PHP and Multibyte

ever messed around with umlauts or other non [a-z] letters? it’s quite horrible.

for the german speaking region there are mainly two encoding types: iso8859-1 and utf-8. the former encodes each letter with one byte by extending old 7-bit ascii with 127 more letters, amongst others also umlauts. utf-8 includes up to 32,640 more letters (ascii 0x80-0xff are used to select the range of the following byte). this is established by allowing multi-byte characters. in the case of utf-8 the maximum is two letters, but there exist utf-16 and utf-32 with up to 4 bytes per char.

so, what’s the problem? with bandnews we have different sources for our data, meaning that we receive many pages with many different encodings and have to deliver a page that follows only one encoding. we chose to use utf-8 now, because a wide range of letters from many other encodings can be displayed which are not included in iso8859-1.

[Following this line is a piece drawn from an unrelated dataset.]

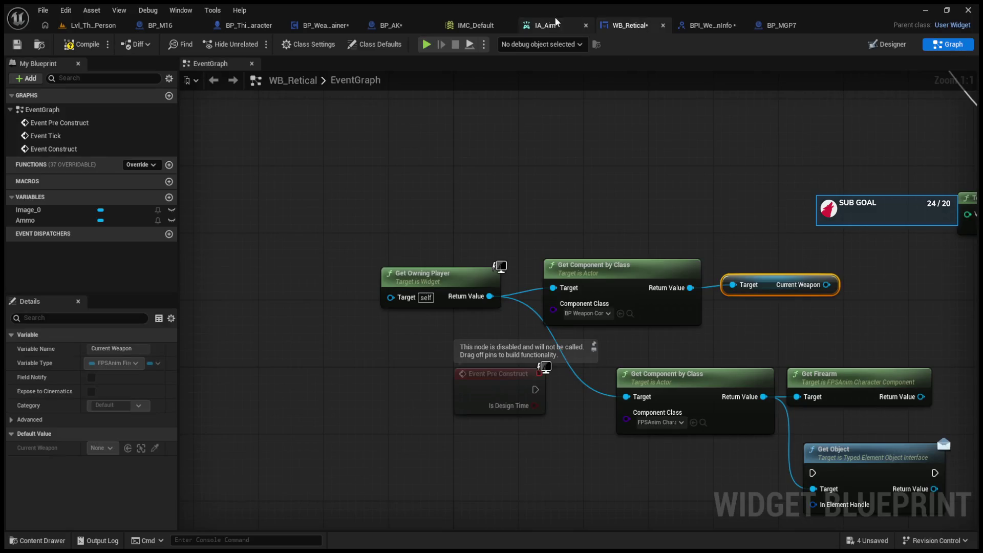
click(332, 25)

now it is important that you stop using strlen and substr because it can easily happen that you split an utf-8 character into parts, and forget comparing it to anything, then. alterenatives are mb_strlen and mb_substr and all other sorts of mb_* functions. well… this does not work out of the box, you need to specify what encoding is to be expected. this can be done like this:

mb_internal_encoding("UTF-8");

all mb_* commands use this encoding if no other is specified.

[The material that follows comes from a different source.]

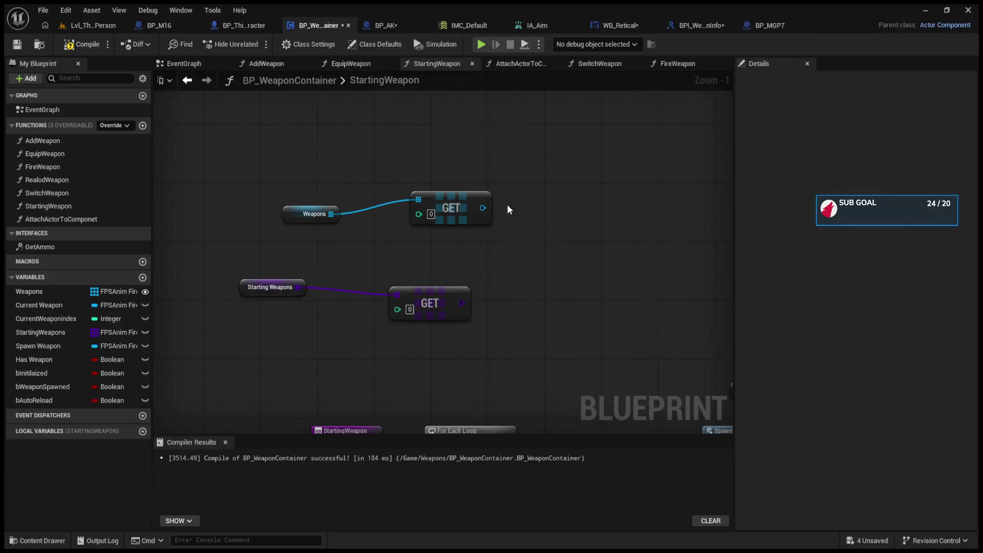
click(40, 247)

still, non-utf-8 code can come through to the browser, e.g. if you receive it from the database. but there is a chance to get around this quite comfortably:

mb_http_output("UTF-8");
ob_start("mb_output_handler");

the output buffer is cleared from wrong charactes by the mb_output_handler. it is also easily possible to have the output converted to iso8859-1, just by specifying it with the mb_http_output command.
a drawback is, though, that no other output filter can be applied, such as for output compression

ob_start("ob_gzhandler");

the manual states that instead zlib compression should be used, as specified in the php.ini file or via ini_set:

ini_set ('zlib.output_compression', 'on');
ini_set ('zlib.output_handler', 'mb_output_handler');
ob_start();

note that the output-handler for ob_start has to be empty and it is moved to the config option. this sounds great, but i was not able to get it to work. well, i must admit that i did not put so much time into it because i simply decided to move the responsibility to apache: mod_deflate. you might want to modify the configuration line, as i did:

AddOutputFilterByType DEFLATE text/html text/plain text/xml text/javascript text/css

have fun with character encoding. it works after some while. but its a lot of trial and error.